Watch: An Introduction to PVRTune (13 mins)
When you start analysing performance on real hardware, the difficulty is rarely a lack of data. The problem is understanding where time is actually being spent. Frame rate alone doesn’t tell you whether you are limited by CPU submission, GPU execution, or how work moves through the pipeline. PVRTune is designed to answer that question directly, by exposing how an application behaves on PowerVR hardware in real time.
Download PVRTune from the Imagination Developer Portal
PVRTune is Imagination’s profiling tool for graphics and compute workloads on PowerVR GPUs. It captures hardware counters and timing data from a running system and presents them in a form that maps closely to how the GPU executes work. The aim is not just to collect metrics, but to make it clear which stage of the system is responsible for the observed performance.
Within the wider PowerVR toolchain, PVRTune has a specific role. Other tools help with development, debugging, or API inspection. PVRTune sits at the point where correctness is no longer the issue, and the question becomes efficiency, whether the application is making good use of the GPU and where it is not. It is this hardware-level view that allows you to move beyond symptoms and get to root causes.
The tool itself is made up of three components. On the device, PVRPerfServer collects performance data, including GPU hardware counters and optional debug information from the driver or APIs. On the host, the PVRTune GUI manages connections, captures sessions, and provides the analysis interface. There is also PVRTuneScope, which can be integrated into an application to add markers or custom events, making it easier to correlate application-level behaviour with GPU execution.
This separation keeps the target lightweight while providing a flexible environment for analysis. You can capture data live from a running application, inspect it interactively, and save it for later comparison. That ability to move between live and offline analysis is particularly useful when tracking regressions or validating optimisation work over time.
In practice, setup is minimal. The GUI can deploy and start PVRPerfServer automatically, and connections can be made over USB, SSH, or network depending on the target platform. In most cases, you can go from running an application to capturing performance data in a single step, which makes profiling part of the normal development loop rather than a separate activity.
Once a capture is running, the workflow centres on the timeline view. This shows GPU activity over time, organised by major pipeline stages, with performance counters and system metrics overlaid as needed. Rather than switching between different tools or views, you can correlate frame behaviour, GPU workload, and system state in one place.
Activity is grouped into timelines that represent different types of work: geometry processing, fragment processing, compute, and data movement. Each task appears as a block on these timelines, allowing you to follow how work flows through the GPU and to identify long-running or stalled operations. Because everything is time-aligned, you can move directly from a high-level symptom, such as a frame time spike, to the specific tasks and counters responsible for it.
The timelines are supported by a comprehensive set of hardware counters covering utilisation, processing load, and memory bandwidth. These allow performance issues to be measured rather than inferred, and provide the context needed to interpret what you see in the timeline.
This combination becomes particularly useful when identifying bottlenecks. In a CPU-bound case, GPU timelines often show gaps where the hardware is idle while CPU load remains high. The GPU is waiting for work rather than being fully utilised. In a vertex-bound workload, activity is concentrated in the geometry stage, with downstream stages underutilised because they are waiting on vertex processing. In fragment-bound scenarios, the renderer stage runs continuously with little idle time, typically due to high pixel cost or complex shaders. These patterns allow you to categorise performance issues quickly and focus on the part of the pipeline that actually needs attention.

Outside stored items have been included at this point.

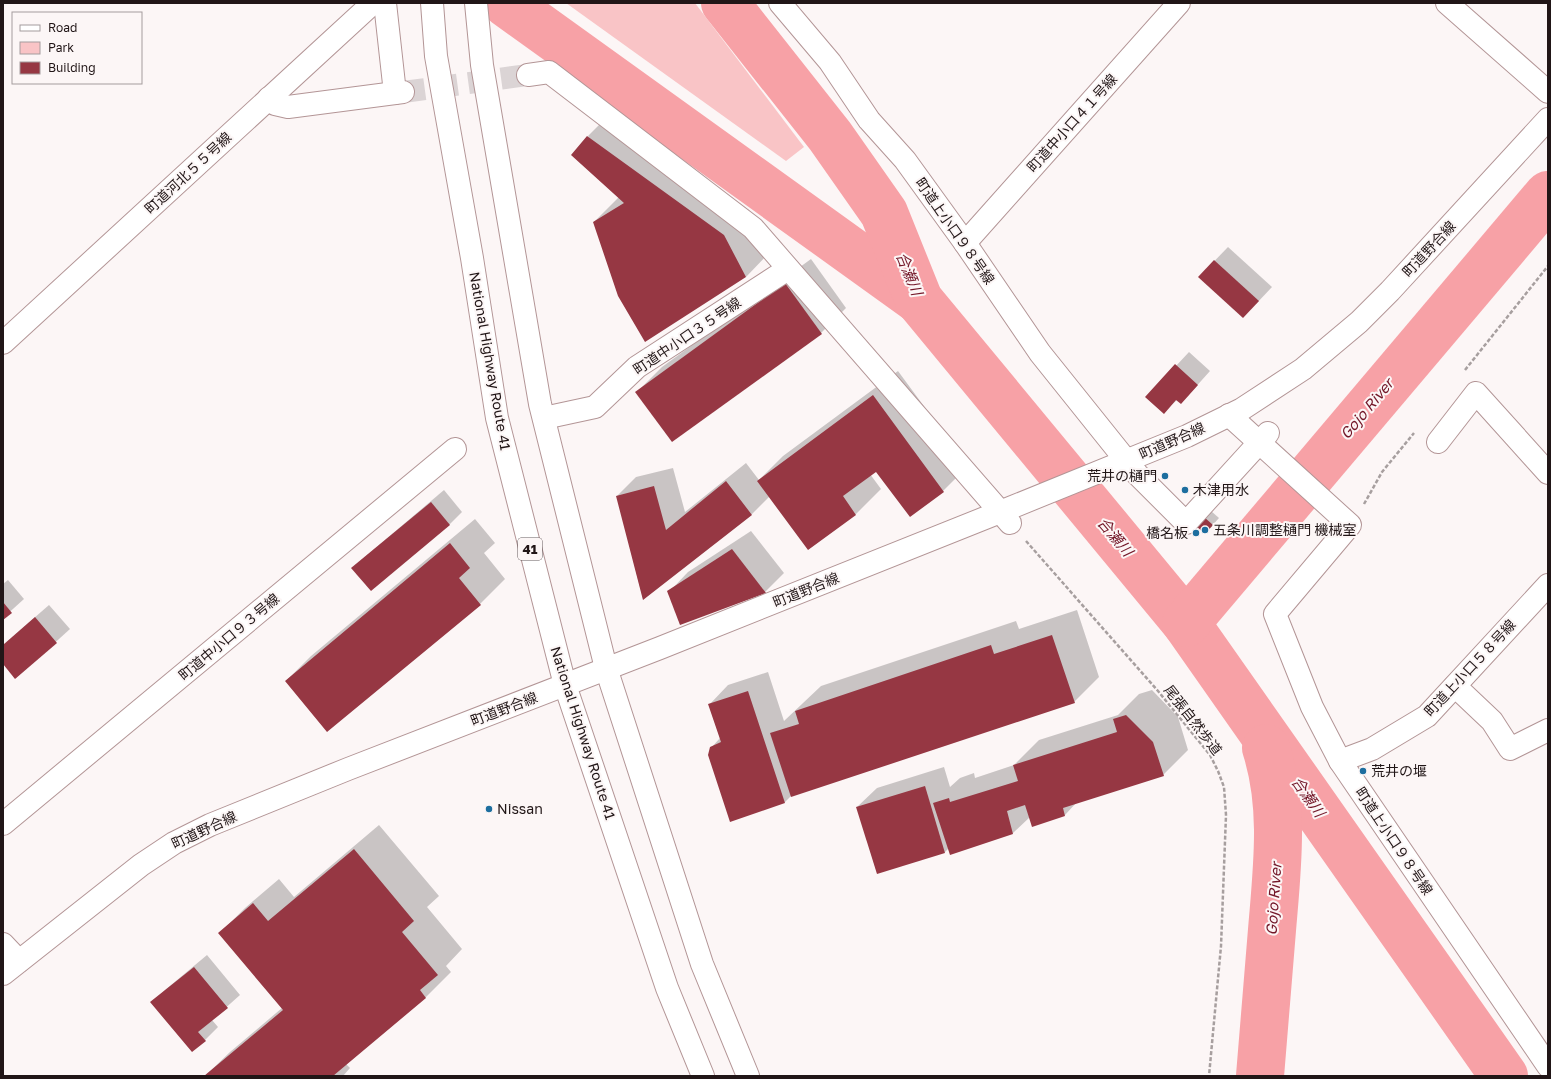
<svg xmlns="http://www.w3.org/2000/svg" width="1551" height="1079" viewBox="0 0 1551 1079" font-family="'Golos Text','Noto Sans JP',sans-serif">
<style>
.green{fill:#f9c4c6}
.shadow{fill:#0003}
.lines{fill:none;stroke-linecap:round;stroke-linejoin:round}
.river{stroke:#f7a1a6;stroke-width:48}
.building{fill:#963743}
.minor-tunnel{stroke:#dbd4d5;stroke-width:22;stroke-dasharray:22 11;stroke-linecap:butt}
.minor-casing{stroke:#b39596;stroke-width:24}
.highway-casing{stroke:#b39596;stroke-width:24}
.path{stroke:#a79f9f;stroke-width:2.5;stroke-dasharray:4 2;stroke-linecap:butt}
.minor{stroke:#fff;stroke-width:22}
.highway{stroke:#fff;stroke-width:22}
.poi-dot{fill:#1d6e9f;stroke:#fcf6f6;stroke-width:1.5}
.labels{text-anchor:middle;stroke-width:4;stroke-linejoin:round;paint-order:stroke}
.shield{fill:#fcf6f6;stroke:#63595a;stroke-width:1}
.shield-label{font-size:13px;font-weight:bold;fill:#211617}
.street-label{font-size:14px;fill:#211617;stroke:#fcf6f6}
.poi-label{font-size:14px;fill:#211617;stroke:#fcf6f6;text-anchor:start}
.water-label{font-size:15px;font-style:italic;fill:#731728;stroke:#fcf6f6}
</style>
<rect width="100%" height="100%" fill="#fcf6f6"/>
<path class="green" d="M 566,3 L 695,3 L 804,147 L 786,161 Z"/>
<g class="shadow">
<path d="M 613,111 L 749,210 L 771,251 L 746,277 L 594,222 L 619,197 L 588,136 Z"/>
<path d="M 1228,247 L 1272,287 L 1256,304 L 1199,277 Z"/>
<path d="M 811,259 L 846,308 L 821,333 L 672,441 L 637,392 L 662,367 Z"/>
<path d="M 1189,352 L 1210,371 L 1193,390 L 1177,400 L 1164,412 L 1147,397 Z"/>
<path d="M 898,371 L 968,466 L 943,491 L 876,470 L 870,474 L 881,489 L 856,514 L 809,549 L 770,496 L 752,514 L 643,599 L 617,496 L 636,477 L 673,468 L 685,512 L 746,463 L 759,480 L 783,456 Z"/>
<path d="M 444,490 L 462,512 L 450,524 L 371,590 L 353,568 L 366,556 Z"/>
<path d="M 1211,511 L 1219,518 L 1211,527 L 1198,526 Z"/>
<path d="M 475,519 L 495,543 L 484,553 L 505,579 L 480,604 L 286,681 L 311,656 Z"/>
<path d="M 751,531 L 784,573 L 765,592 L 680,624 L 669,592 L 688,572 Z"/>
<path d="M 8,580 L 24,599 L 3,618 L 3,584 Z"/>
<path d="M 49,605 L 70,629 L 16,678 L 3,663 L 3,645 Z"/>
<path d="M 1077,610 L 1099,677 L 1074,702 L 791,796 L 785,802 L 730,820 L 711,748 L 720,738 L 709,705 L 728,685 L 768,672 L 784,721 L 821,686 L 1016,621 L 1019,629 Z"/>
<path d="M 1152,690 L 1178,717 L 1188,750 L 1163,775 L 1077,802 L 1065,815 L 1030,817 L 1013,833 L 950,853 L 949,848 L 945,852 L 877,873 L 857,807 L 877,788 L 944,767 L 950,787 L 960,778 L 974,773 L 975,778 L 1014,765 L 1039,740 L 1118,715 L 1139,694 Z"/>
<path d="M 379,825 L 439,896 L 427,907 L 462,949 L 446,966 L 451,972 L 426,997 L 346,1064 L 350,1068 L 343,1076 L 205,1076 L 230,1052 L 282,1008 L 220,933 L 245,908 L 279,879 L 294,897 Z"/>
<path d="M 207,955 L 240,995 L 212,1020 L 218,1027 L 205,1040 L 152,1003 L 165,990 Z"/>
</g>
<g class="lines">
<g class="river">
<path d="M 506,3 L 919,300"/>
<path d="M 725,3 L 830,136 L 884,213 L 919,300 L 1186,623 L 1504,1076"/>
<path d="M 1186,623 L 1548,195"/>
<path d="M 1260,1076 C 1264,1027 1268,979 1272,930 C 1277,869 1285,807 1266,748"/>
</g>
</g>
<g class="building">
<path d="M 587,136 L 724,235 L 746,277 L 645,342 L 618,296 L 593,222 L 624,203 L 571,155 Z"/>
<path d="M 1214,260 L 1259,301 L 1243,318 L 1198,277 Z"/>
<path d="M 785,283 L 822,334 L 672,442 L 635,392 Z"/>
<path d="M 1175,364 L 1198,385 L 1181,404 L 1176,400 L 1164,414 L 1145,397 Z"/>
<path d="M 873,395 L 944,492 L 910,517 L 876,472 L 843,496 L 856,515 L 808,550 L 757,481 Z"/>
<path d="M 726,481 L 752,515 L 643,600 L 616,496 L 654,486 L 666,530 Z"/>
<path d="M 431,502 L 450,525 L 371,591 L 351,568 Z"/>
<path d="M 1204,517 L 1213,525 L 1205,534 L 1196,526 Z"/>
<path d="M 450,543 L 470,568 L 459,578 L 481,605 L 327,732 L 285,681 Z"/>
<path d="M 732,549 L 766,593 L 680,625 L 667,591 Z"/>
<path d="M 3,602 L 12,613 L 3,620 Z"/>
<path d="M 35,617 L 57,643 L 15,679 L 3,664 L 3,645 Z"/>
<path d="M 1052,635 L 1075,703 L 791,797 L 770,733 L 799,724 L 795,711 L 991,645 L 994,654 Z"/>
<path d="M 748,691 L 785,803 L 730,822 L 708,755 L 710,747 L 721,742 L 708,704 Z"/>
<path d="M 1126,715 L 1153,742 L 1164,776 L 1063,808 L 1065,816 L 1032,827 L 1025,805 L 1007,811 L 1013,834 L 950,855 L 933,803 L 949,798 L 950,802 L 1018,781 L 1013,765 L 1117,732 L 1113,719 Z"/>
<path d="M 925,786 L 945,853 L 877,874 L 856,807 Z"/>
<path d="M 354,849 L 414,921 L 402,932 L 438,975 L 420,990 L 426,998 L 333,1076 L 204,1076 L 283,1010 L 218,933 L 253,903 L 268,921 Z"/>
<path d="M 194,967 L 228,1008 L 198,1032 L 206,1041 L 192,1052 L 150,1002 Z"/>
</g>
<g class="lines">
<path class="minor-tunnel" d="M 403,92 L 528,75"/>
<g class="minor-casing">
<g id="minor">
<path d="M 385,3 L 395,93"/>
<path d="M 780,3 L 830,62 L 869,120 L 905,160 L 965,243 L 1040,353 L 1137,474 L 1186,523 L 1268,433"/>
<path d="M 1447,3 L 1548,92"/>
<path d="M 528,75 L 549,72 L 753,228 L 1010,523"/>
<path d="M 269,98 L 275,104 L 288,107 L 403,92"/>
<path d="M 965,243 L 1179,3"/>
<path d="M 3,343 L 373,3"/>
<path d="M 1229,415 L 1350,525 L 1275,614 L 1312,707 L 1340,761 L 1548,1066"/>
<path d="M 544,418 L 595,407 L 637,367 L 788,269"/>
<path d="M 1438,442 L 1476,393 L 1548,473"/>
<path d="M 1455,686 L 1492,721 L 1510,749 L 1548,730"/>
<path d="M 1340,761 L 1372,749 L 1427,716 L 1548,585"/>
<path d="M 3,824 L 455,449"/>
<path d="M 3,944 L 19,961"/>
<path d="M 3,974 L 141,865 L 174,843 L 210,825 L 348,769 L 660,648 L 1005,510 L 1187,436 L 1242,409 L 1303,369 L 1359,322 L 1390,291 L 1548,119"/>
</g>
</g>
<g class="highway-casing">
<g id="highway">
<path d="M 432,3 L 436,56 L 472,258 L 497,418 L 565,685 L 667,988 L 703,1076"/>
<path d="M 476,3 L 482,65 L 540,404 L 606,668 L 702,964 L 748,1076"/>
</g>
</g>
<g class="path">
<path d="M 1465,370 L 1548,266"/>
<path d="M 1364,504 L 1382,472 L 1414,433"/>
<path d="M 1026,541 L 1158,691 L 1210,755 L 1218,771 L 1224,787 L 1226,815 L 1221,946 L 1209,1076"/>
</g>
<use href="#minor" class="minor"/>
<use href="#highway" class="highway"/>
</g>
<g class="poi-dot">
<circle cx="1165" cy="476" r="4"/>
<circle cx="1185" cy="490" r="4"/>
<circle cx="1205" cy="530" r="4"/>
<circle cx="1196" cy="533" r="4"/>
<circle cx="1363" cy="771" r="4"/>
<circle cx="489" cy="809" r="4"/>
</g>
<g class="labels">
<rect class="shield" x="518" y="538" width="24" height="22" rx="3"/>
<g class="shield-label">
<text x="530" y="554">41</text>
</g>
<g class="street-label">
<text transform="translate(1072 123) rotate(-48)" y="5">町道中小口４１号線</text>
<text transform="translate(188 173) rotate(-43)" y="5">町道河北５５号線</text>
<text transform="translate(955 231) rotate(55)" y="5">町道上小口９８号線</text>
<text transform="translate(1429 249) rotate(-47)" y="5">町道野合線</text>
<text transform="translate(687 336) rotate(-34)" y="5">町道中小口３５号線</text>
<text transform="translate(490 361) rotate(80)" y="5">National Highway Route 41</text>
<text transform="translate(1172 441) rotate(-24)" y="5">町道野合線</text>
<text transform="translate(806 590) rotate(-22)" y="5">町道野合線</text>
<text transform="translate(229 637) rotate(-40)" y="5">町道中小口９３号線</text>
<text transform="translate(1470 668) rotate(-47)" y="5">町道上小口５８号線</text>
<text transform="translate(504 709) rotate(-21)" y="5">町道野合線</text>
<text transform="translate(1193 720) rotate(52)" y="5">尾張自然歩道</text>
<text transform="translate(583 733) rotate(72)" y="5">National Highway Route 41</text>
<text transform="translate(204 830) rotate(-25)" y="5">町道野合線</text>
<text transform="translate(1394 841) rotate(56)" y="5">町道上小口９８号線</text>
</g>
<g class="poi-label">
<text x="1157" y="481" text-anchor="end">荒井の樋門</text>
<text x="1193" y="495">木津用水</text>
<text x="1213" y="535">五条川調整樋門 機械室</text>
<text x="1188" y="538" text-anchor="end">橋名板</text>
<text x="1371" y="776">荒井の堰</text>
<text x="497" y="814">Nissan</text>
</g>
<g class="water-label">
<text transform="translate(909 274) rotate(68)" y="5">合瀬川</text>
<text transform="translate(1367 409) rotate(-50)" y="5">Gojo River</text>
<text transform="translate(1115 537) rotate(50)" y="5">合瀬川</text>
<text transform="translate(1308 797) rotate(55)" y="5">合瀬川</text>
<text transform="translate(1274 899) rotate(-86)" y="5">Gojo River</text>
</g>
</g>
<rect width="1551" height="1079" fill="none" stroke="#211617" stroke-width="8"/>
<rect x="12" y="12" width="130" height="72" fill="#fcf6f6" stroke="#a49c9d"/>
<rect x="20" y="25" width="20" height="6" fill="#ffffff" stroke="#a49c9d"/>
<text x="48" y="32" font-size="12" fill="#211617">Road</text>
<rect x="20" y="42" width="20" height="12" fill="#f9c4c6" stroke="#a49c9d"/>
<text x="48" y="52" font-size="12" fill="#211617">Park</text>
<rect x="20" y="62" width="20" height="12" fill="#963743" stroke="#a49c9d"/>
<text x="48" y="72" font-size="12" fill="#211617">Building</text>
</svg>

For more complex cases, the same approach scales by combining multiple counters and timeline views. Because PVRTune exposes a wide range of metrics, you can build up a detailed picture of how workloads interact with the GPU, rather than relying on a single indicator. This is where the tool is particularly effective: it reduces the need for guesswork and replaces it with a clear, time-correlated view of the system.
PVRTune is available in two configurations. The standard version provides the core profiling features and essential counters needed for most optimisation tasks. PVRTune Complete (available to licensees) extends this with deeper hardware visibility, including additional counters, shader-level analysis, and more detailed resource tracking, allowing more advanced investigations where required.
In day-to-day use, the benefit of PVRTune is straightforward. It shortens the cycle between identifying a performance issue and understanding its cause. Instead of working from assumptions, you can see how work is scheduled, where time is being spent, and how effectively the GPU is being used. That leads to more targeted optimisation work, and avoids spending time on changes that do not address the real bottleneck.